As you look over the data below, please find each line where the word "control" appears, then copy it.

_Stored data entries_.
:::::

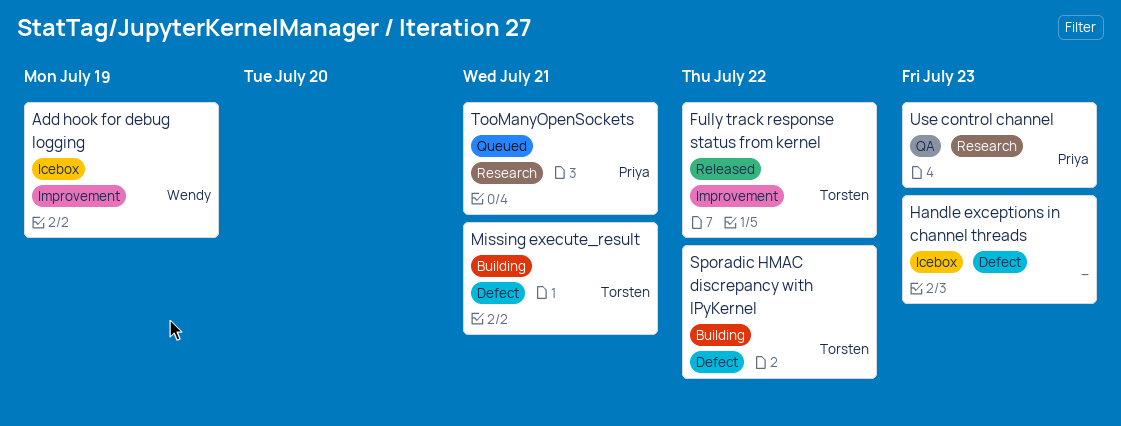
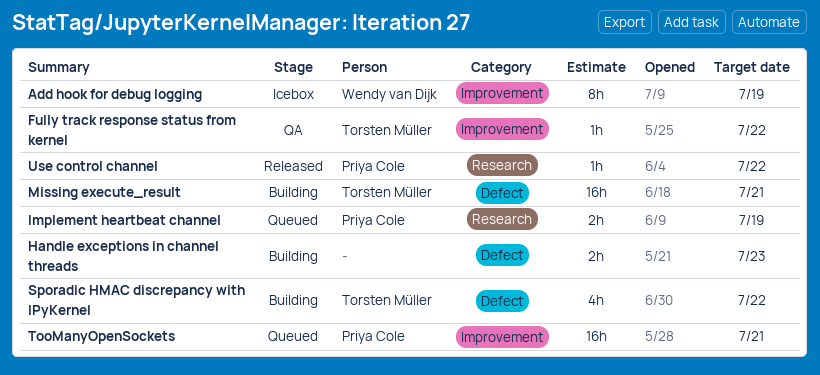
Fully track response status from kernel, status: Released -> QA
Handle exceptions in channel threads, status: Icebox -> Building
Implement heartbeat channel: none -> present
TooManyOpenSockets, label: Research -> Improvement
Use control channel, status: QA -> Released
Use control channel, due: Jul 23 -> Jul 22

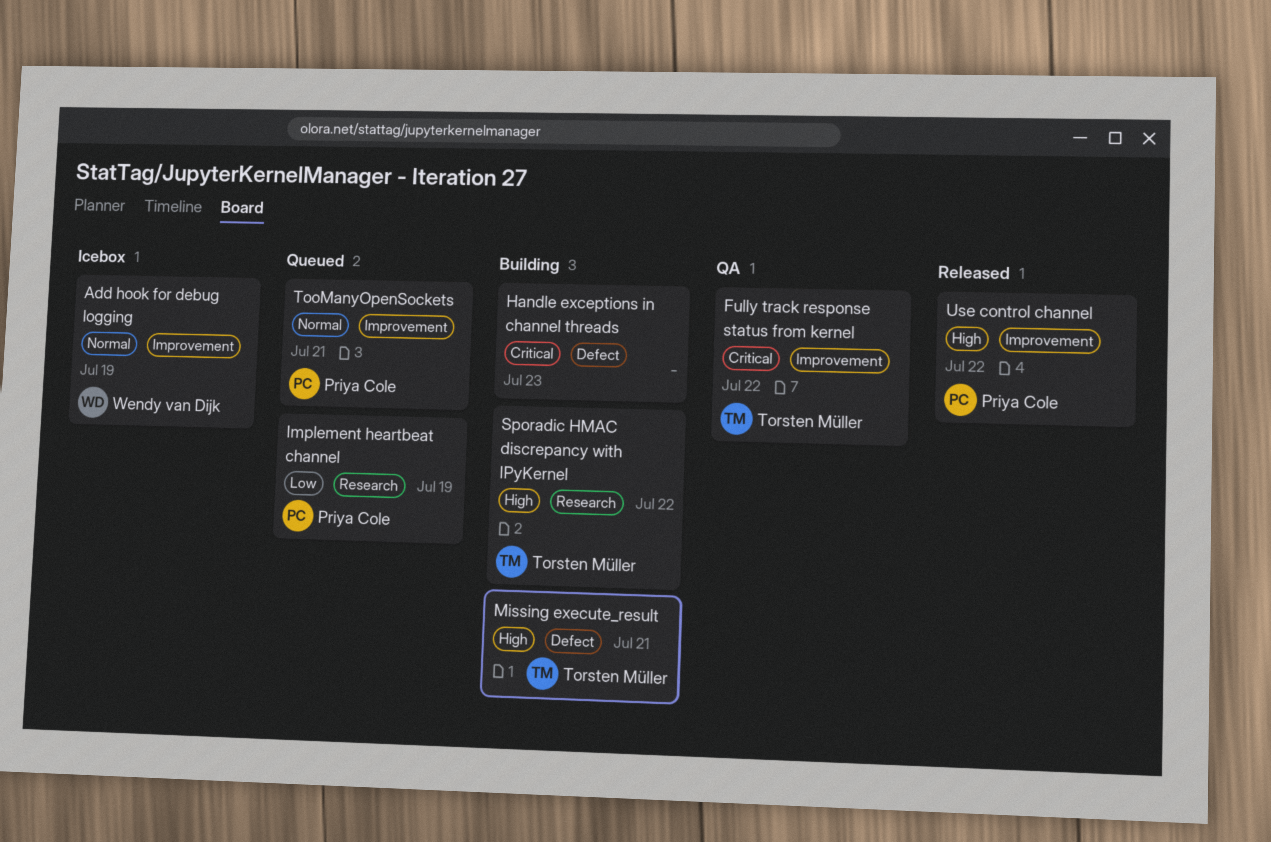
Sporadic HMAC discrepancy with IPyKernel, label: Defect -> Research
Use control channel, label: Research -> Improvement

:::::

_EXERCISE RESULT_.
Use control channel, status: QA -> Released
Use control channel, due: Jul 23 -> Jul 22
Use control channel, label: Research -> Improvement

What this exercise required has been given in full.